Americans need to revise Article III to change the jurisdiction of the current United States Supreme Court (USSC) and to create a “Supreme Court of the United States” (SCUS) which shall be composed of nine justices drawn at random from among the justices of the highest courts in the fifty states whenever a case arises involving a conflict between a state law or act and the national constitu­tion, a national law, or treaty. No justice shall serve in a case involving his or her own state, and no more than one justice from the same state shall serve on any given case.   A new court­house should be con­structed to house this court somewhere near the geograph­ical center of the current fifty states, far from the seat of the national government.

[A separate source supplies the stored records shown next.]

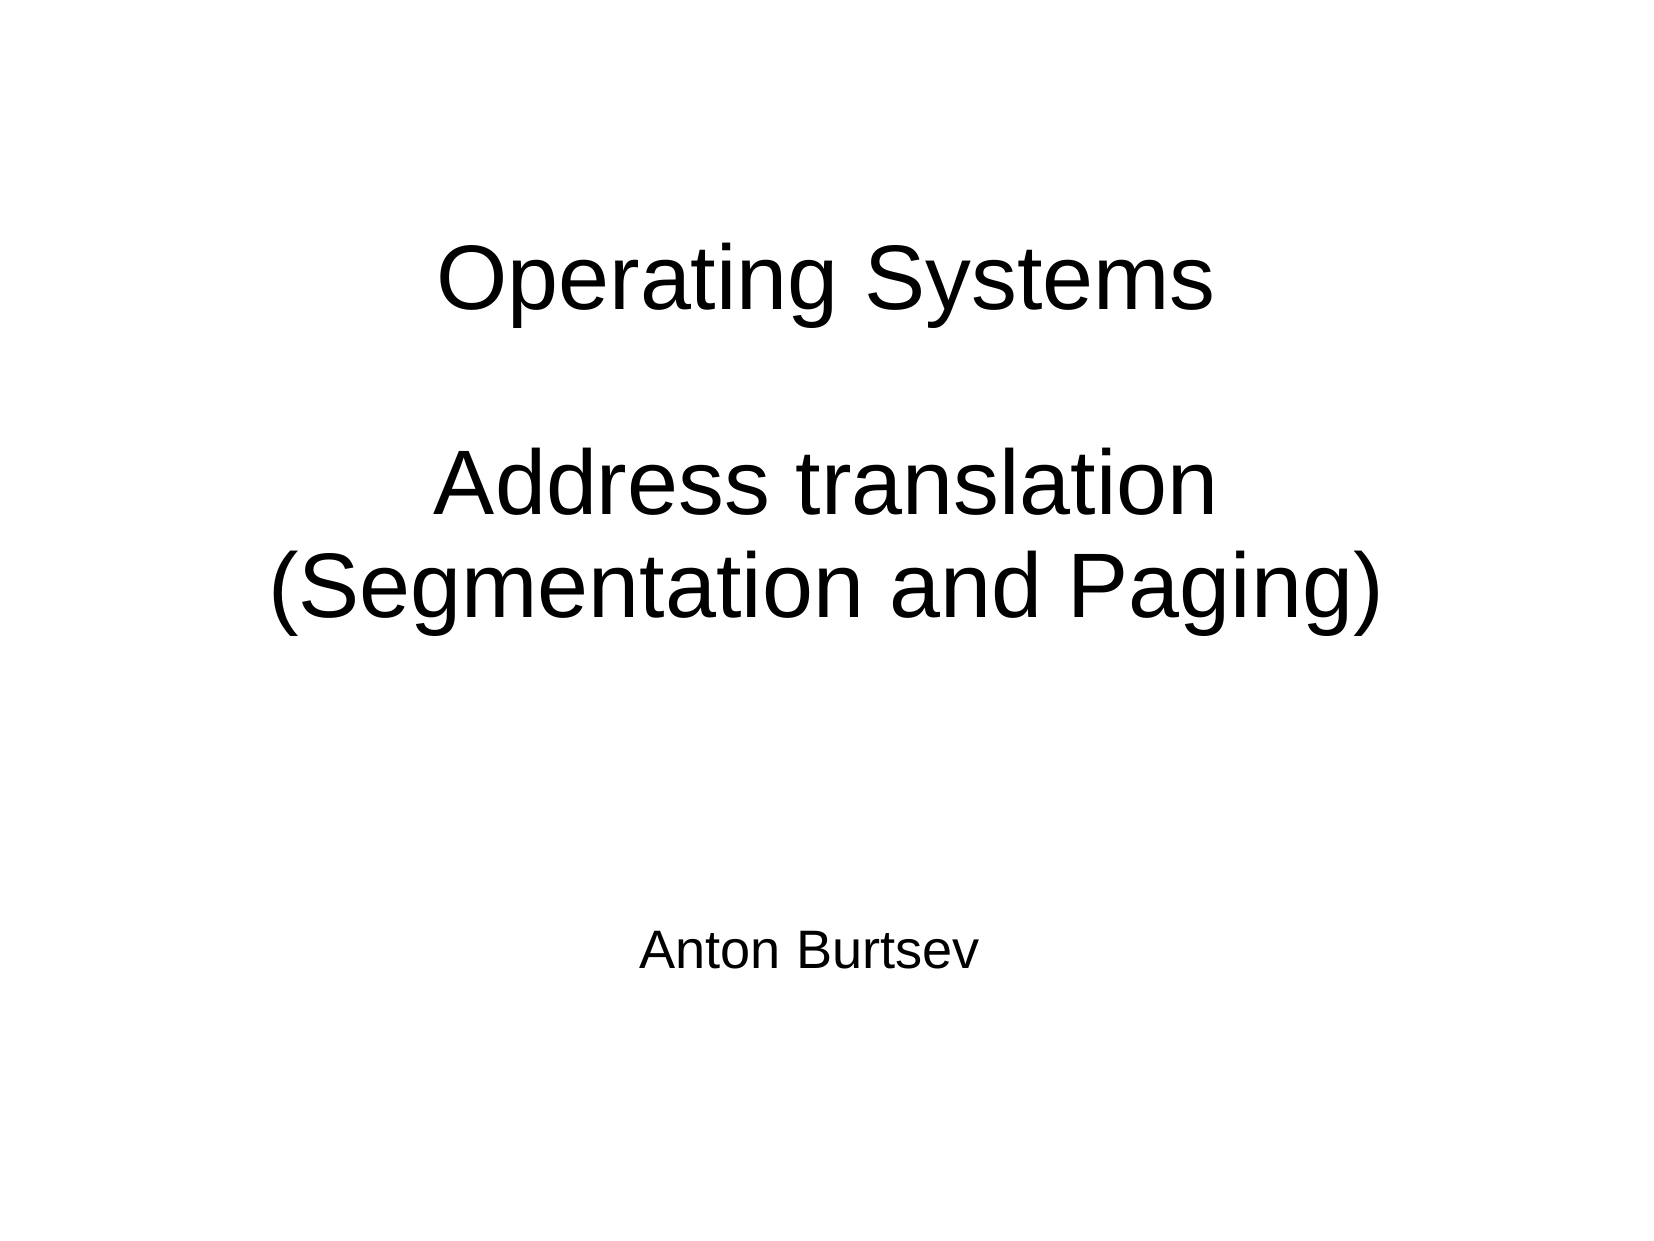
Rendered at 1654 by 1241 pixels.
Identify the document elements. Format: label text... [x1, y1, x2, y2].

subtitle Anton Burtsev [82, 637, 1571, 1109]
title Operating Systems Address translation (Segmentation and Paging) [82, 113, 1571, 637]
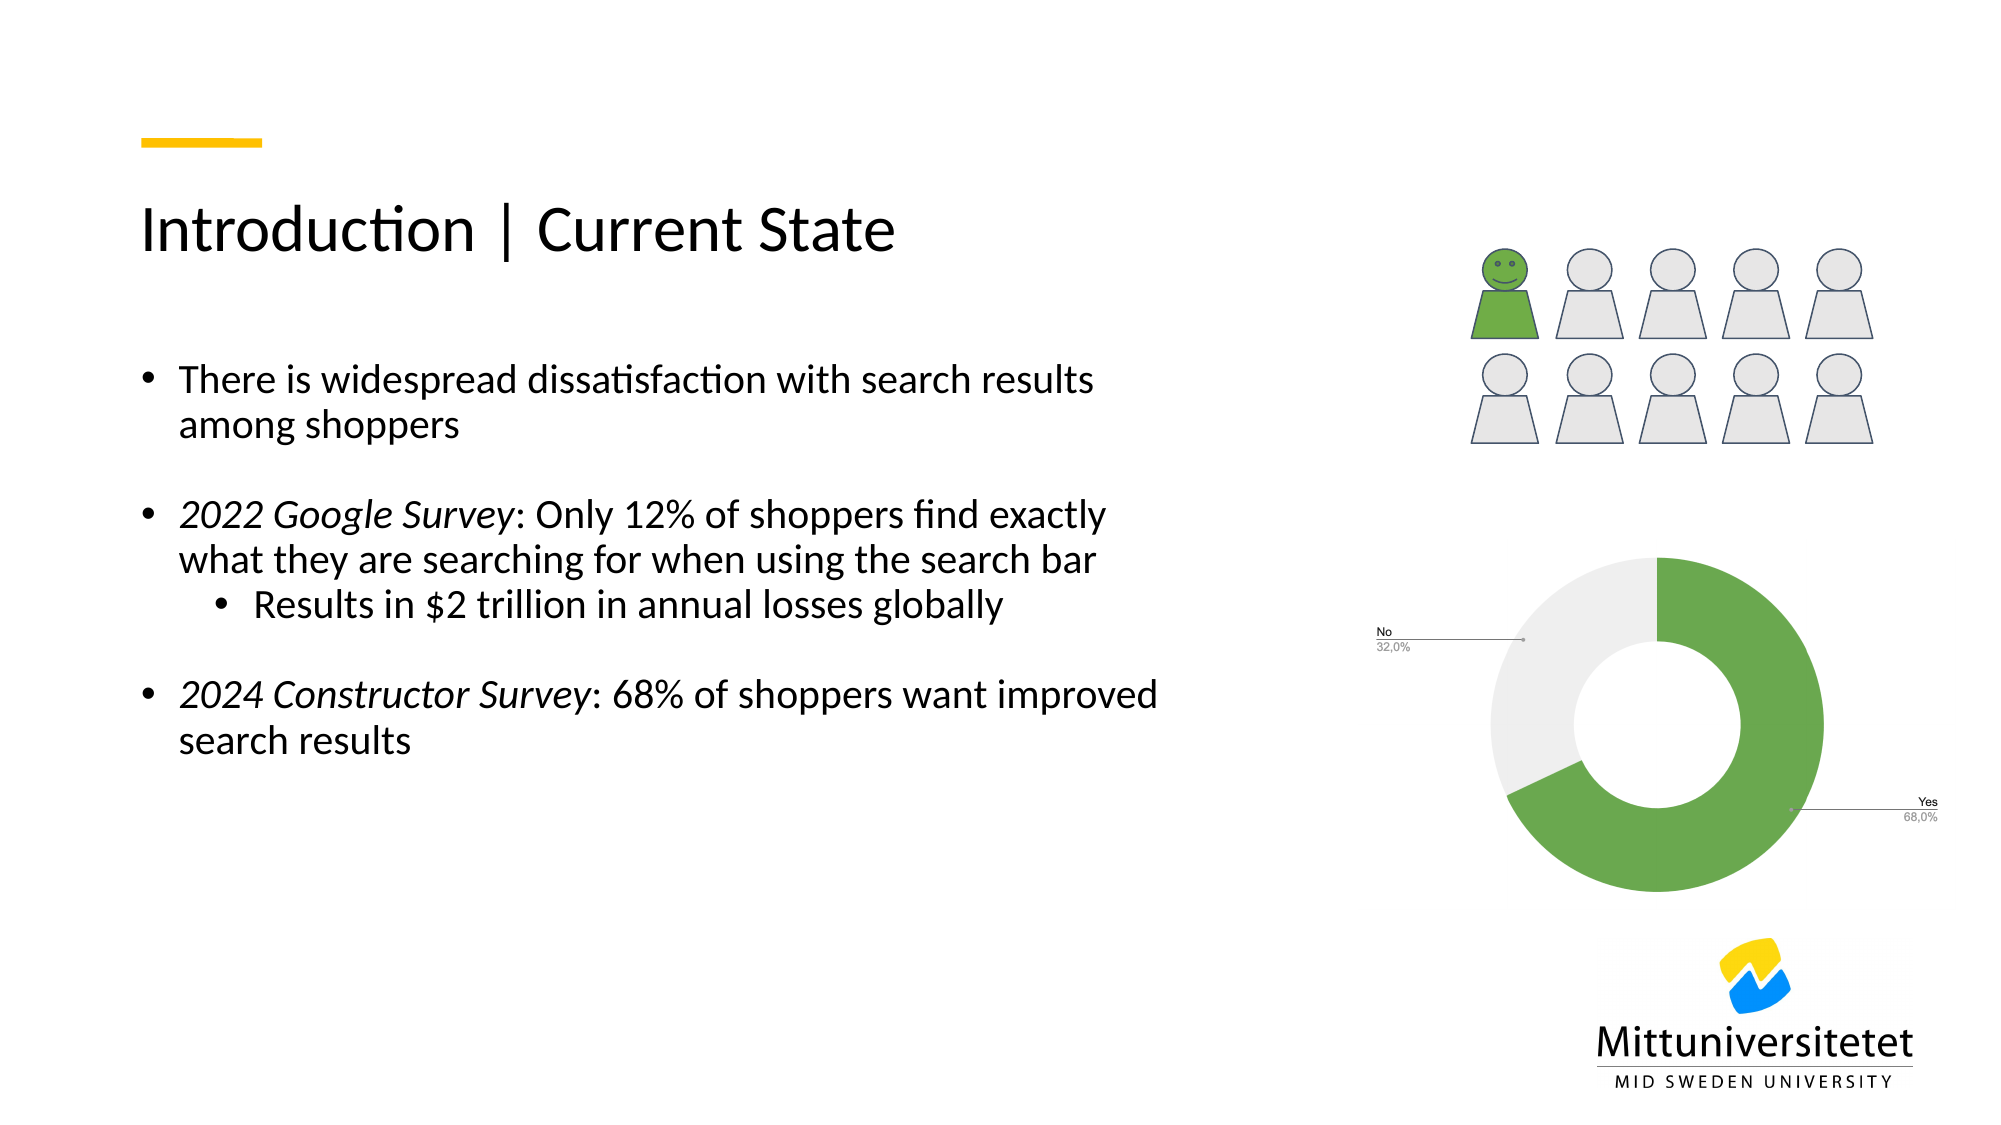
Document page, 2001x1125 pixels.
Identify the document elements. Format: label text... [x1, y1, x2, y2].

text_box [1471, 249, 1539, 339]
text_box [1639, 354, 1707, 444]
picture [1597, 938, 1913, 1088]
list There is widespread dissatisfaction with search results among shoppers 2022 Google Survey: Only 12% of shoppers find exactly what they are searching for when using the search bar Results in $2 trillion in annual losses globally 2024 Constructor Survey: 68% of shoppers want improved search results [126, 299, 1193, 891]
text_box [1556, 249, 1624, 339]
text_box [1639, 249, 1707, 339]
text_box [1805, 354, 1873, 444]
text_box [1471, 354, 1539, 444]
text_box [1805, 249, 1873, 339]
text_box [1722, 249, 1790, 339]
title Introduction | Current State [124, 186, 1174, 417]
text_box [1722, 354, 1790, 444]
picture [1358, 539, 1956, 910]
text_box [1556, 354, 1624, 444]
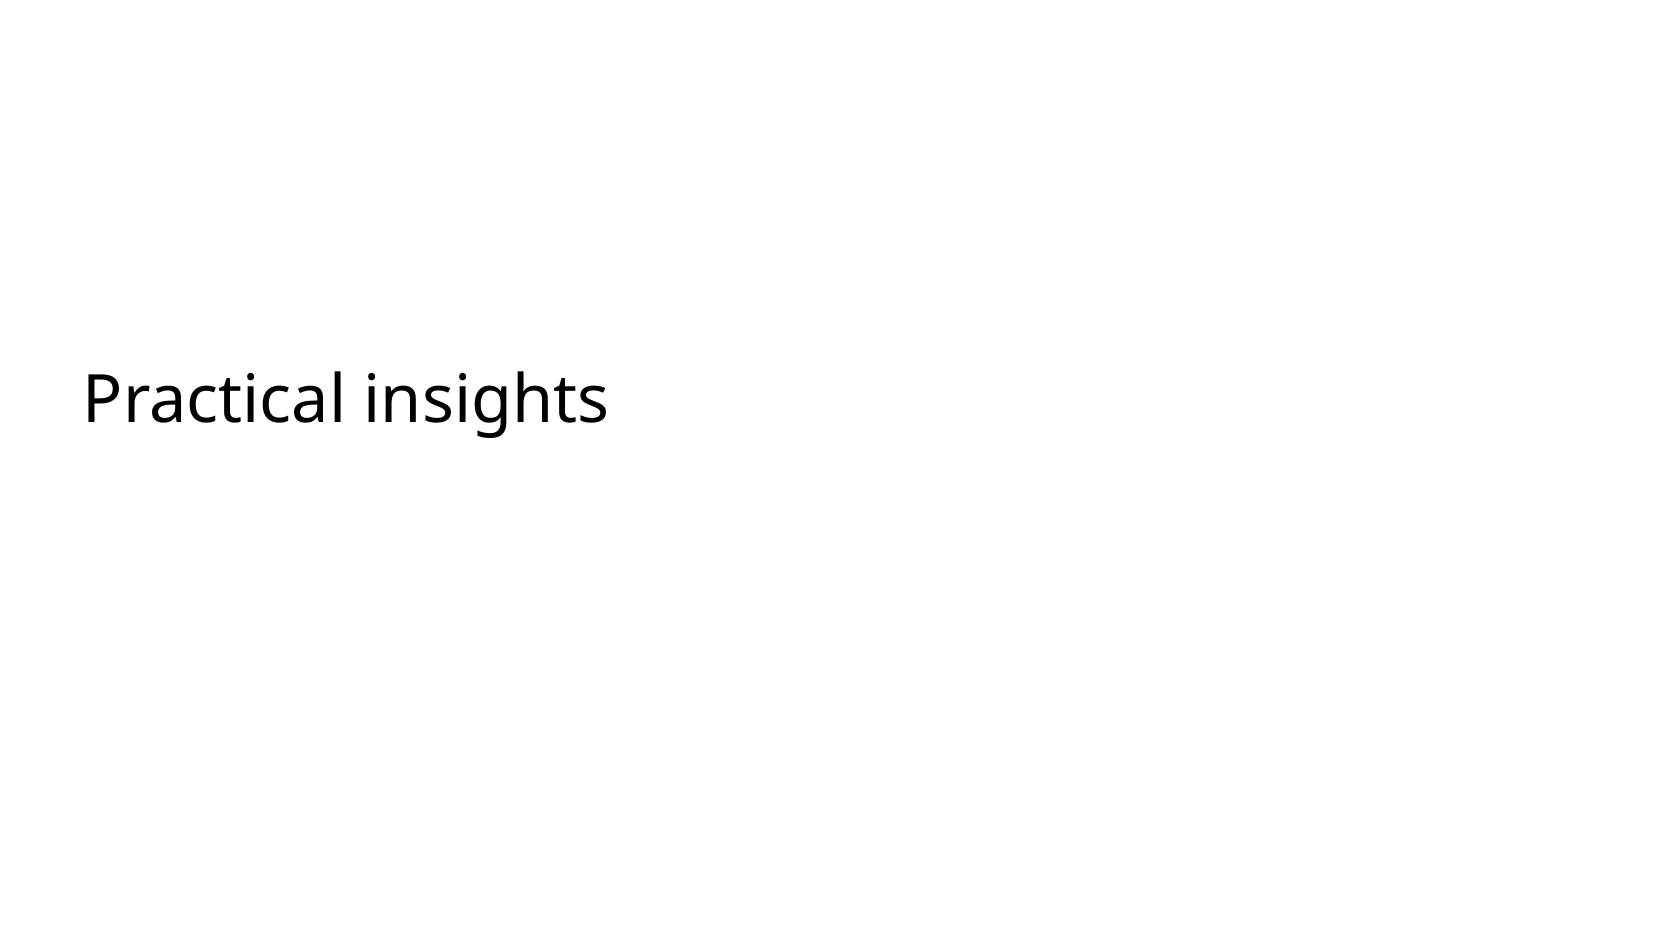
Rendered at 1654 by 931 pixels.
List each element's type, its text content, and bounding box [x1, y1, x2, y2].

subtitle Practical insights [82, 37, 1571, 757]
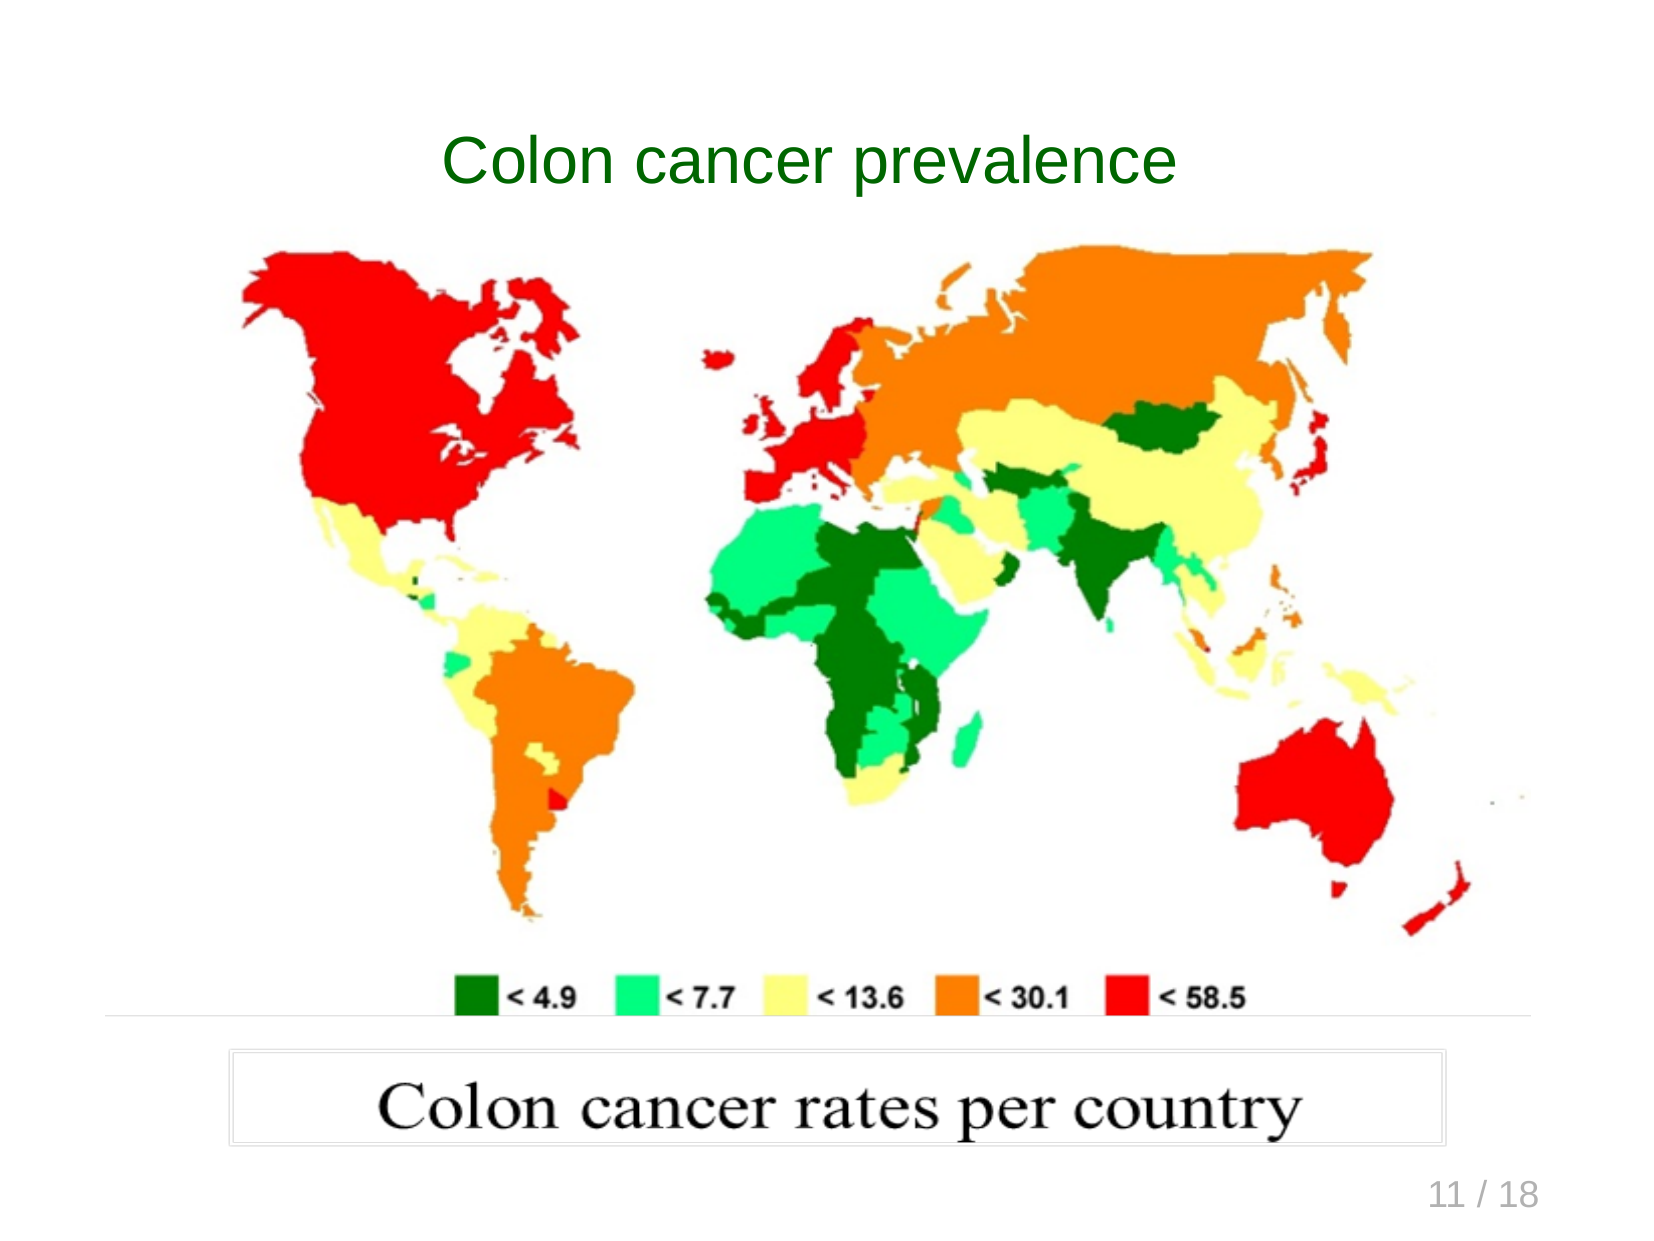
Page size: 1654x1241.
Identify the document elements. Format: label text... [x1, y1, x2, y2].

It has come to be common practice for the national government to “bribe” states into passing laws such as the 55 mph speed limit, right turn on red after stop, and the 21-year-old drinking age by threatening to withhold highway funds if they do not. Ironically, the money the feds use for this exercise is taxed from the very same citizens of the states so coerced into doing what they otherwise would not!  The fact that there is no constitutional warrant for either the national government to be in the highway business in the first place, or to be mandating laws about stopping, drinking, or speed limits on high­ways inside the several states in the second, does not seem to enter the heads of anyone involved in this perversion of the Founder’s division of labor between the national and state governments.

For this reason, but also because the IRS is becoming more Gestapo-like in its behavior each year, and because it is perverse to tax, and thus discourage, income generation, we Americans need to pass a Constitutional Amendment which repeals the 16th Amend­ment, specifically denies the power to any level of govern­ment to levy a tax on personal or corporate incomes, and abolishes the IRS.  Federal reve­nues should come from the FAIRTAX, or from a combination of a “head tax” (which would give the national govern­ment a strong incentive to follow the Constitutional mandate to do “an actual enumera­tion” of all citizens), a percentage add-on to property taxes collected by local governments, and a percentage add-on to state sales taxes collected by state departments of revenue and forwarded to the Treasury Depart­ment (thus allowing the com­plete abolition of the IRS).

Since all four of these taxes would be more visible than income-tax withholding, it would create pressures to hold down, or even cut back, national government spending. It certainly would make it less likely that the national government would have funding for grants to the states and localities nor the ability to threaten to withhold them unless the state and local governments pass laws which Congress does not have the constitutional authority to pass on their own.  Indeed, we might even see the day when state and local governments threaten to withhold the national share of these taxes unless the feds balance their budget, cut back on onerous regulatory overreach, and pass term limits on themselves.

The USSC would still have plenty of cases to deal with involving disputes between two or more states, between the branches of the national government, and covering appeals of decisions of the lower national courts and administrative agencies. Very few cases involve disputes between a state or states and the national government, but the few that do have been some of the most important cases in our collective history.  It is not right that judges appointed by the national President, confirmed by the national senate, and paid by the national congress should be deciding cases involving the rights and powers of the national govern­ment — it is a long-standing legal principle that no one should be judge in his own cause.

Dr. Don Racheter is President of Public Interest Institute (PII) and a member of the Board of Directors of Tax Education Foundation. 

The views expressed herein are those of the author and not necessarily those of PII or Tax Education Foundation.  They are brought to you in the interest of a better-informed citizenry.